* _Exercise aim_:
Print the following entries without any change.

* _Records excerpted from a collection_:
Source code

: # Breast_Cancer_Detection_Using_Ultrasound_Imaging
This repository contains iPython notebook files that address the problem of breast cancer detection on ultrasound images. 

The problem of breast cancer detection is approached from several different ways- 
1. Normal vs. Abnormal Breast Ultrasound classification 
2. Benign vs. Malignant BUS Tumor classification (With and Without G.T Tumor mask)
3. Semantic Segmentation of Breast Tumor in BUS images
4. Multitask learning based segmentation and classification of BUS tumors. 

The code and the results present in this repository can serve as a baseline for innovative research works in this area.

* _Result of this exercise_:
Source code

: # Breast_Cancer_Detection_Using_Ultrasound_Imaging
This repository contains iPython notebook files that address the problem of breast cancer detection on ultrasound images. 

The problem of breast cancer detection is approached from several different ways- 
1. Normal vs. Abnormal Breast Ultrasound classification 
2. Benign vs. Malignant BUS Tumor classification (With and Without G.T Tumor mask)
3. Semantic Segmentation of Breast Tumor in BUS images
4. Multitask learning based segmentation and classification of BUS tumors. 

The code and the results present in this repository can serve as a baseline for innovative research works in this area.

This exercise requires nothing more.